They are always about some amazing teacher, who, in a mere two hours, transforms her thuggish students into aspiring Ivy League bound prodigies.  As an English teacher, I know I’m supposed to feel uplifted by these movies, but instead I feel defeated, even mocked—I mean, really?  Even Michelle Pfeiffer could do my job better than me?

And what’s more, the teacher in these movies is always an English teacher--Dangerous Minds, Mona Lisa Smiled, Freedom Writers—all inspirational, earth moving English teachers.  If it were a science teacher, I might be able to comfort myself and say, well, it’s easier for science teachers to reach their students, or some other non-sequitur.  But I can’t because Michelle Pfeiffer’s students discussed poetry with more energy than they formerly devoted to concealing their gang activity from the cops.  It’s hard to compete with that.

In these movies, it’s generally the teacher’s first time in the classroom ever.  She typically has only one class of approximately five students (must be nice).  These five students, while offensive for the first fifteen minutes of the movie, are quickly subdued by the frail and unintimidating English teacher, usually when she springs to take them to Great America on a Saturday.  She then invites a couple of them to live with her at her house. 

Meanwhile, in my English class, we’re reading and, um, writing. 

Then, as a direct result of the Great America trip, these rogue students suddenly profess a deep love of the written word.  They quickly compose a few lines of a meaningful rap—and it has to be rap, lest the chance to reinforce a stereotype is missed.
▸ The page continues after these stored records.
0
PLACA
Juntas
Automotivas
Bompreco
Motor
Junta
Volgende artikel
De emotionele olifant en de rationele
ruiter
And at the end of it all, I just feel inadequate.  After all, Hilary Swank makes it look so easy.  So why hasn’t a Shakespeare or maybe even a Gandhi suddenly emerged from my classroom?  (Within the first fifteen minutes would be nice, but I’m willing to wait a full hour if necessary.)
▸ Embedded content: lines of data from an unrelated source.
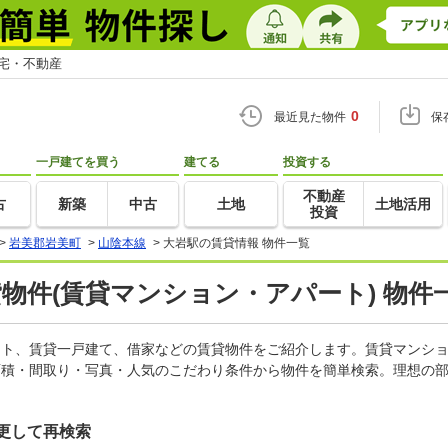
住宅・不動産
0
最近見た物件
保
一戸建てを買う
建てる
投資する
不動産
古
新築
中古
土地
土地活用
投資
>
岩美郡岩美町
>
山陰本線
>
大岩駅の賃貸情報 物件一覧
貸物件(賃貸マンション・アパート) 物件
パート、賃貸一戸建て、借家などの賃貸物件をご紹介します。賃貸マンシ
面積・間取り・写真・人気のこだわり条件から物件を簡単検索。理想の部
更して再検索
I remember my husband and I were standing in line at the movie theater once when we spotted one of our teacher colleagues in line.  She told us she was waiting to see Freedom Writers and told us to buy tickets.  I almost vomited on the ground in front of her.

Maybe lawyers feel this way after they watch Philadelphia or Erin Brockovich.
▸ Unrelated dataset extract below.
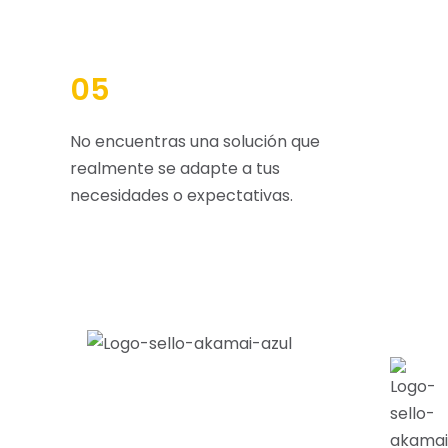
05
No encuentras una solución que
realmente se adapte a tus
necesidades o expectativas.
I’m not against inspirational movies in general.  Rocky, for instance, was a quality flick.  He works hard and succeeds, but along the way he gets beaten to a pulp.  Right on.  That’s closer to what my first year of teaching was like.

Then, even after he’s achieved success, Rockystill doesn’t go on to make commercials to earn money and fame because he can’t read well.  I like that.  It’s real.  He probably wishes his English teacher had spent more time in the classroom instead of taking him to Great America.

I think part of what offends me is that, like everyone, my first year teaching, I imagined myself saving the world.  I marched into an underperforming high school ready to reenact a scene from Dangerous Minds.

And we did reenact scenes from the movie, but we never moved past the first fifteen minutes.

As a child, I remember watching Michelle Pfeiffer in Grease 2.  She was, like, so radical when she did her dance moves in her Pink Lady’s jacket.  I wanted to be her.  I used to pretend my name was Stephanie, just like the name of her character.

And Julia Roberts in Pretty Woman was equally glamorous, moving from prostitution to Richard Gere.  What an example to young girls everywhere.

So to go from Richard Gere or Pink Lady dance moves to stupid teacher movies that make me want to punch meat Rocky style?  It’s unforgivable.

Worse, because I’m a teacher, people are always trying to make me watch these movies, thinking I’ll feel uplifted by them.  When I tell them I’d rather listen to nails on a chalkboard, they look at me like I’m a bad teacher—like a good teacher would seek out and enjoy these movies.  So I can’t win.  If I watch them, I feel like a bad teacher, and if I don’t, other people think I am.

I guess a realistic teacher movie in which a few of the students get marginally better at reading and writing wouldn’t sell tickets.  So if I had to pick a watchable teacher movie, it’d be Kindergarten Cop.  Twenty plus kids torment a macho man, smearing him with their snot and subduing him with their whines.  That might make me feel mildly uplifted.  Or, at least, it doesn’t make me throw up.